Wat gevraagd wordt:
Vervang in het volledige materiaal "developed" door "edited" en geef alle regels verder ongewijzigd terug.
**********
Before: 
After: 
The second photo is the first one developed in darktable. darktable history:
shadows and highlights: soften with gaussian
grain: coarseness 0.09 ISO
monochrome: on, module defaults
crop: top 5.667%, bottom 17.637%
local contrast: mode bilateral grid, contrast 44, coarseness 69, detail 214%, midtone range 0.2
**********
Het antwoord:
Before: 
After: 
The second photo is the first one edited in darktable. darktable history:
shadows and highlights: soften with gaussian
grain: coarseness 0.09 ISO
monochrome: on, module defaults
crop: top 5.667%, bottom 17.637%
local contrast: mode bilateral grid, contrast 44, coarseness 69, detail 214%, midtone range 0.2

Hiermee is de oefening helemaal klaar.